Greig has almost two decades experience in ICT, mainly in roles in the charity and arts sector. He is non-executive director of Tessitura, a US firm that provides software and services to arts and cultural organisations.
He will start on April 1 on an annual salary of about £110,000 and will sit on the management boards of both the House of Commons and the House of Lords.
One of Greig's first tasks will be to formulate and deliver a digital strategy for both Houses of Parliament, overseeing a transition from two separate teams to one single digital service.
Parliament will shortly kick off a recruitment exercise for a new chief technology officer (CTO) to report to Greig, ComputerworldUK understands.
Greig has a tough job ahead of him. In its response to the mySociety report in March, the administration admitted: “Parliament is not properly organised to be the major digital player that we must be if we are to keep up with the game, let alone get ahead of it."

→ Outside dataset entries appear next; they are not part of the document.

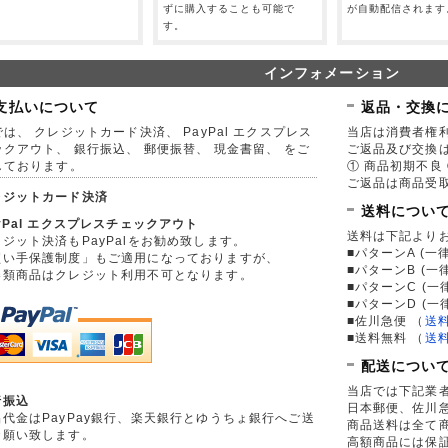
。
ずに購入することも可能で
が自動配信されます
す。
インフォメーション
支払いについて
返品・交換
は、 クレジットカード決済、 PayPal エクスプレス
当店は消費者権
ックアウト、 銀行振込、 郵便振替、 現金書留、 をご
ご返品及び交換
しております。
① 商品初期不良 
ご返品は商品受取
レジットカード決済
送料につい
yPal エクスプレスチェックアウト
送料は下記より
ジット決済もPayPalをお勧め致します。
■パターンA (一律
買い手保護制度」もご適用になっておりますが、
■パターンB (一
券類商品はクレジット利用不可となります。
■パターンC (一
■パターンD (一
■佐川急便
（
送
■送料無料
（
送
配送につい
当店では下記業
行振込
日本郵便、佐川
品代金はPayPay銀行、楽天銀行とゆうちょ銀行へご送
商品送料は全て
お願い致します。
高額商品には保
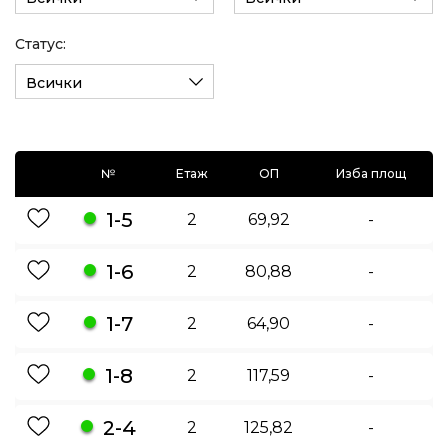
Статус:
Всички
№
Етаж
ОП
Изба площ
1-5
2
69,92
-
1-6
2
80,88
-
1-7
2
64,90
-
1-8
2
117,59
-
2-4
2
125,82
-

It added: “Major effort is needed simply to keep up with what is now seen as normal, never mind to achieve an exemplary service.”
The current head of IT, Joan Miller, stood down in September after holding the post for almost a decade.
The Houses of Parliament were plagued by IT problems earlier this year such as screen freezing and slow e-mail delivery and web browsing during a migration to Microsoft’s Office 365 productivity suite.
The IT department blamed the problems on “an error in the supporting software” inadvertently introduced by one of its (unnamed) contractors.